University and county health officials are identifying people who had close contact with the student and recommending antibiotics to protect them from becoming ill. Officials are not recommending antibiotic prophylaxis for community members or UC Davis students in general. Prophylaxis is recommended for people specifically identified as close contacts of the ill student.

Meningococcal disease signs and symptoms, which are sometimes mistaken for those of flu early in the course of illness, can include:

  • High fever
  • Severe headache
  • Rash
  • Body aches/joint pain
  • Nausea/vomiting
  • Increased sensitivity to light
  • Confusion

Anyone with the signs or symptoms of meningococcal disease should seek medical care immediately.
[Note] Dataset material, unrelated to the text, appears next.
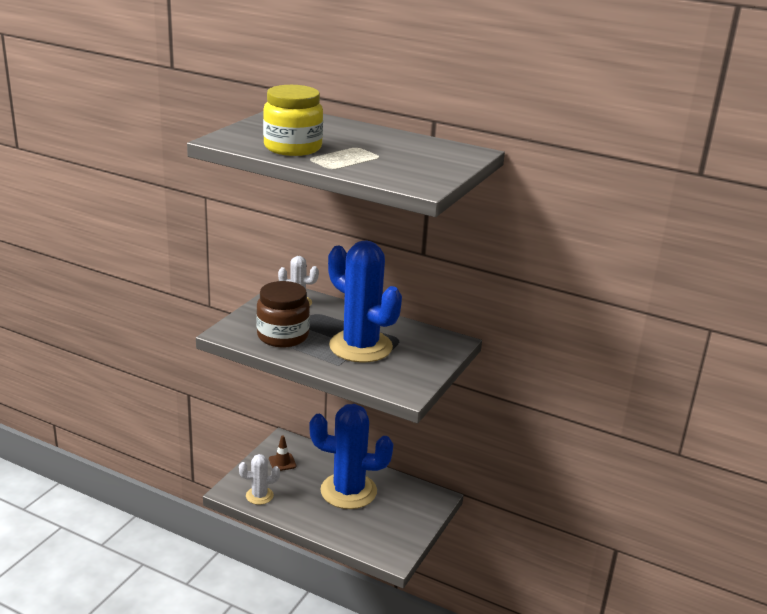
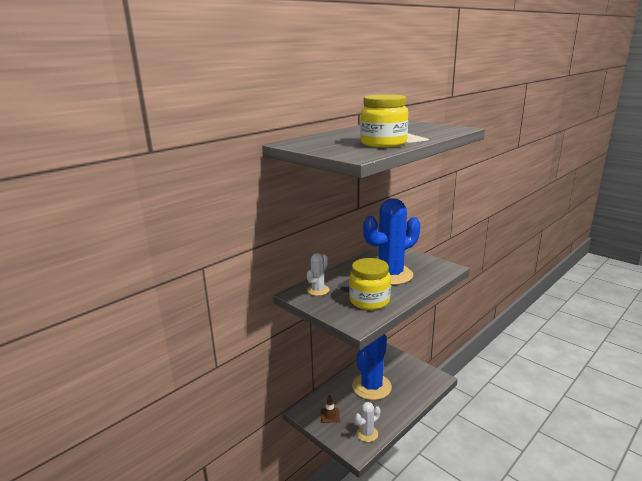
camera: 70 degrees left, 5 degrees down
white cactus [239,454,280,505] -> white cactus turned 45 degrees clockwise [355,402,381,442]
brown jar [256,281,310,347] -> yellow jar [349,258,391,310]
Early treatment of meningococcal disease is critical as the infection can quickly become life threatening.

Students with questions or any of the above symptoms should contact: UC Davis Student Health and Counseling Services’ Advice Nurse Line, (530) 752-2349.

Parents, family members and the general public with questions or concerns should contact: Student Health and Counseling Services’ Directors Office, (530) 752-2333.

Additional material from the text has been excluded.